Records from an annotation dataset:
■ ■ ■ ■ ■

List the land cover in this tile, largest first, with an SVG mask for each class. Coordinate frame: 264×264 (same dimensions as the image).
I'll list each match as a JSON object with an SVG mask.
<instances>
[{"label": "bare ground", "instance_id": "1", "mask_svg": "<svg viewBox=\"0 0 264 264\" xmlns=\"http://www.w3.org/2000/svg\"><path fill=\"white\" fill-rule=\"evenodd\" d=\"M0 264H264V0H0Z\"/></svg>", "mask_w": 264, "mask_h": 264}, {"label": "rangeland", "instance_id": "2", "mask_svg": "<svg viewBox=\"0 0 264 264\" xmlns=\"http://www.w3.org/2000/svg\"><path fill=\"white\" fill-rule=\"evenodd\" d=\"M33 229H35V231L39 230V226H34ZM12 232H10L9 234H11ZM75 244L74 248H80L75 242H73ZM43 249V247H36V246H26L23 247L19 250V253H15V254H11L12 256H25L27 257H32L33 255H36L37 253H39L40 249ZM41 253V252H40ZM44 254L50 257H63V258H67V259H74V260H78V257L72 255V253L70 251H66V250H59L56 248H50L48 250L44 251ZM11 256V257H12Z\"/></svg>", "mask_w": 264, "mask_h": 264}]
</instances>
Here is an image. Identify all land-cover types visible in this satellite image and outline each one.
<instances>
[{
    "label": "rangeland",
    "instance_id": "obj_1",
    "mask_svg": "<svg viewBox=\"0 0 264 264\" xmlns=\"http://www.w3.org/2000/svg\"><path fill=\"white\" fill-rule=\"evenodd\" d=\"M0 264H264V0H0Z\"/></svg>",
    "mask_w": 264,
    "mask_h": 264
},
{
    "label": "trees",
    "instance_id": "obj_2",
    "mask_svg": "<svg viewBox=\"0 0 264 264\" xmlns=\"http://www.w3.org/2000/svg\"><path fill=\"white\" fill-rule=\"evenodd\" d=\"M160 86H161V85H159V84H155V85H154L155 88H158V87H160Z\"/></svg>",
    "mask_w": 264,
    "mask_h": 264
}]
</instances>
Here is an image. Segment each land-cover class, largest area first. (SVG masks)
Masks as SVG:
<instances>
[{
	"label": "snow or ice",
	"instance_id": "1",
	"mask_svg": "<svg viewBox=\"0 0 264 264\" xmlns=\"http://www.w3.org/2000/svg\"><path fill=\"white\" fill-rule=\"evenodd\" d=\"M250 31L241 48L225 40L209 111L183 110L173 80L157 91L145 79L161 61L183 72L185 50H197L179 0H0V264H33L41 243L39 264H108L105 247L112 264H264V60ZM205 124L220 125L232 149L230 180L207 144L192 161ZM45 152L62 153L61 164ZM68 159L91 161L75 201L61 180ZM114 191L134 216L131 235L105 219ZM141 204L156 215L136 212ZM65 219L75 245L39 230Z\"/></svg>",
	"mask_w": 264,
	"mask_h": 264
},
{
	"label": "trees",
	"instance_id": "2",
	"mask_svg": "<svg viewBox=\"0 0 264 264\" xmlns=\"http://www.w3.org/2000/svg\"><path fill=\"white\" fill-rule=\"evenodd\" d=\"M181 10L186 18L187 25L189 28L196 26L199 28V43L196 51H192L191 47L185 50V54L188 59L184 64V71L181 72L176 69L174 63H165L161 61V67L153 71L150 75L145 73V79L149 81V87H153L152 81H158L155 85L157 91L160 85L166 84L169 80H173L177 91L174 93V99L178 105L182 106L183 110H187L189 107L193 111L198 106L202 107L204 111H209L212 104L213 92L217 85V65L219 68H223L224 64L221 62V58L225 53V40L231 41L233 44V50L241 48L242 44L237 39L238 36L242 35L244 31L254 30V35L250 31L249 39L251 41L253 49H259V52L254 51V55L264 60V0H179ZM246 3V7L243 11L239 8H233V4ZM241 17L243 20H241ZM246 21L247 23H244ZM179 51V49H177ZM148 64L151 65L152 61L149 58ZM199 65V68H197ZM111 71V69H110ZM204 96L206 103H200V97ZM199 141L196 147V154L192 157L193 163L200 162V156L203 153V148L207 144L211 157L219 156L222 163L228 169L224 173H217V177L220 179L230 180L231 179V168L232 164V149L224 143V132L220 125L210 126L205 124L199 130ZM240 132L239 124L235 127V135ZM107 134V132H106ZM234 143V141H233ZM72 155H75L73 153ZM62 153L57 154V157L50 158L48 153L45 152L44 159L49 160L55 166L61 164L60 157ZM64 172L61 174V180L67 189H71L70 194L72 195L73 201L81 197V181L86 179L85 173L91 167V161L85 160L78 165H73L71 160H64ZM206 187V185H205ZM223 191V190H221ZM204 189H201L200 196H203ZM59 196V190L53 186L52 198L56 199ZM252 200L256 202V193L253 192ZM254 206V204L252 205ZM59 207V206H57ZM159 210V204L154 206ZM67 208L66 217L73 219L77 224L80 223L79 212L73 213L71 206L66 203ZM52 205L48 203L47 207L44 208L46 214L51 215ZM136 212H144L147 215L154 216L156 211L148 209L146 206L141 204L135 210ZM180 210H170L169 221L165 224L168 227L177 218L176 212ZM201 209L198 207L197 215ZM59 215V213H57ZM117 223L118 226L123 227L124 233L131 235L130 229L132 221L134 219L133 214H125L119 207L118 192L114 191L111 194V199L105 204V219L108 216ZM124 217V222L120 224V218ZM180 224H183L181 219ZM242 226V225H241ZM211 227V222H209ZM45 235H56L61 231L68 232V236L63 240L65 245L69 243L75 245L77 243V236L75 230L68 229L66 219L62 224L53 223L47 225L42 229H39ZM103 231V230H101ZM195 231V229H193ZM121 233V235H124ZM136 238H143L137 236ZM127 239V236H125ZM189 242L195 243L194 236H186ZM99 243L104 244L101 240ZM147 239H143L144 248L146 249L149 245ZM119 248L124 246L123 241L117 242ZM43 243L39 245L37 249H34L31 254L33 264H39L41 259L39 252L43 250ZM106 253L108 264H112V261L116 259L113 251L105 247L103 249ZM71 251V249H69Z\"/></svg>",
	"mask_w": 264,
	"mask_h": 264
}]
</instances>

■ ■ ■ ■ ■

> **Your task**
Output the records verbatim, from the first line to the last.

> **The reply**
List the land cover in this tile, largest first, with an SVG mask for each class. Coordinate frame: 264×264 (same dimensions as the image).
I'll list each match as a JSON object with an SVG mask.
<instances>
[{"label": "bare ground", "instance_id": "1", "mask_svg": "<svg viewBox=\"0 0 264 264\" xmlns=\"http://www.w3.org/2000/svg\"><path fill=\"white\" fill-rule=\"evenodd\" d=\"M0 264H264V0H0Z\"/></svg>", "mask_w": 264, "mask_h": 264}, {"label": "rangeland", "instance_id": "2", "mask_svg": "<svg viewBox=\"0 0 264 264\" xmlns=\"http://www.w3.org/2000/svg\"><path fill=\"white\" fill-rule=\"evenodd\" d=\"M33 229H35V231L39 230V226H34ZM12 232H10L9 234H11ZM75 244L74 248H80L75 242H73ZM43 249V247H36V246H26L23 247L19 250V253H15V254H11L12 256H25L27 257H32L33 255H36L37 253H39L40 249ZM41 253V252H40ZM44 254L50 257H63V258H67V259H74V260H78V257L72 255V253L70 251H66V250H59L56 248H50L48 250L44 251ZM11 256V257H12Z\"/></svg>", "mask_w": 264, "mask_h": 264}]
</instances>
Here is an image. Identify all land-cover types visible in this satellite image and outline each one.
<instances>
[{
    "label": "rangeland",
    "instance_id": "obj_1",
    "mask_svg": "<svg viewBox=\"0 0 264 264\" xmlns=\"http://www.w3.org/2000/svg\"><path fill=\"white\" fill-rule=\"evenodd\" d=\"M0 264H264V0H0Z\"/></svg>",
    "mask_w": 264,
    "mask_h": 264
},
{
    "label": "trees",
    "instance_id": "obj_2",
    "mask_svg": "<svg viewBox=\"0 0 264 264\" xmlns=\"http://www.w3.org/2000/svg\"><path fill=\"white\" fill-rule=\"evenodd\" d=\"M160 86H161V85H159V84H155V85H154L155 88H158V87H160Z\"/></svg>",
    "mask_w": 264,
    "mask_h": 264
}]
</instances>
Here is an image. Segment each land-cover class, largest area first. (SVG masks)
Masks as SVG:
<instances>
[{
	"label": "snow or ice",
	"instance_id": "1",
	"mask_svg": "<svg viewBox=\"0 0 264 264\" xmlns=\"http://www.w3.org/2000/svg\"><path fill=\"white\" fill-rule=\"evenodd\" d=\"M250 31L241 48L225 40L209 111L183 110L173 80L157 91L145 79L161 61L183 72L185 50H197L179 0H0V264H33L41 243L39 264H108L105 247L112 264H264V60ZM205 124L220 125L232 149L230 180L207 144L192 161ZM45 152L62 153L61 164ZM68 159L91 161L75 201L61 180ZM114 191L134 216L131 235L105 219ZM141 204L156 215L136 212ZM65 219L75 245L39 230Z\"/></svg>",
	"mask_w": 264,
	"mask_h": 264
},
{
	"label": "trees",
	"instance_id": "2",
	"mask_svg": "<svg viewBox=\"0 0 264 264\" xmlns=\"http://www.w3.org/2000/svg\"><path fill=\"white\" fill-rule=\"evenodd\" d=\"M181 10L186 18L187 25L189 28L196 26L199 28V43L196 51H192L191 47L185 50V54L188 59L184 64V71L181 72L176 69L174 63H165L161 61V67L153 71L150 75L145 73V79L149 81V87H153L152 81H158L155 85L157 91L160 85L166 84L169 80H173L177 91L174 93V99L178 105L182 106L183 110H187L189 107L193 111L198 106L202 107L204 111H209L212 104L213 92L217 85V65L219 68H223L224 64L221 62V58L225 53V40L231 41L233 44V50L241 48L242 44L237 39L238 36L242 35L244 31L254 30V35L250 31L249 39L251 41L253 49H259V52L254 51V55L264 60V0H179ZM246 3V7L243 11L239 8H233V4ZM241 17L243 20H241ZM246 21L247 23H244ZM179 51V49H177ZM148 64L151 65L152 61L149 58ZM199 65V68H197ZM111 71V69H110ZM204 96L206 103H200V97ZM199 141L196 147V154L192 157L193 163L200 162V156L203 153V148L207 144L211 157L219 156L222 163L228 169L224 173H217V177L220 179L230 180L231 179V168L232 164V149L224 143V132L220 125L210 126L205 124L199 130ZM240 132L239 124L235 127V135ZM107 134V132H106ZM234 143V141H233ZM72 155H75L73 153ZM62 153L57 154V157L50 158L48 153L45 152L44 159L49 160L55 166L61 164L60 157ZM64 172L61 174V180L67 189H71L70 194L72 195L73 201L81 197V181L86 179L85 173L91 167V161L85 160L78 165H73L71 160H64ZM206 187V185H205ZM223 191V190H221ZM204 189H201L200 196H203ZM59 196V190L53 186L52 198L56 199ZM252 200L256 202V193L253 192ZM254 206V204L252 205ZM59 207V206H57ZM159 210V204L154 206ZM67 208L66 217L73 219L77 224L80 223L79 212L73 213L71 206L66 203ZM52 205L48 203L47 207L44 208L46 214L51 215ZM136 212H144L147 215L154 216L156 211L148 209L146 206L141 204L135 210ZM180 210H170L169 221L165 224L168 227L177 218L176 212ZM201 209L198 207L197 215ZM59 215V213H57ZM117 223L118 226L123 227L124 233L131 235L130 229L132 221L134 219L133 214H125L119 207L118 192L114 191L111 194V199L105 204V219L108 216ZM124 217V222L120 224V218ZM180 224H183L181 219ZM242 226V225H241ZM211 227V222H209ZM45 235H56L61 231L68 232V236L63 240L65 245L69 243L75 245L77 243V236L75 230L68 229L66 219L62 224L53 223L47 225L42 229H39ZM103 231V230H101ZM195 231V229H193ZM121 233V235H124ZM136 238H143L137 236ZM127 239V236H125ZM189 242L195 243L194 236H186ZM99 243L104 244L101 240ZM147 239H143L144 248L146 249L149 245ZM119 248L124 246L123 241L117 242ZM43 243L39 245L37 249H34L31 254L33 264H39L41 259L39 252L43 250ZM106 253L108 264H112V261L116 259L113 251L105 247L103 249ZM71 251V249H69Z\"/></svg>",
	"mask_w": 264,
	"mask_h": 264
}]
</instances>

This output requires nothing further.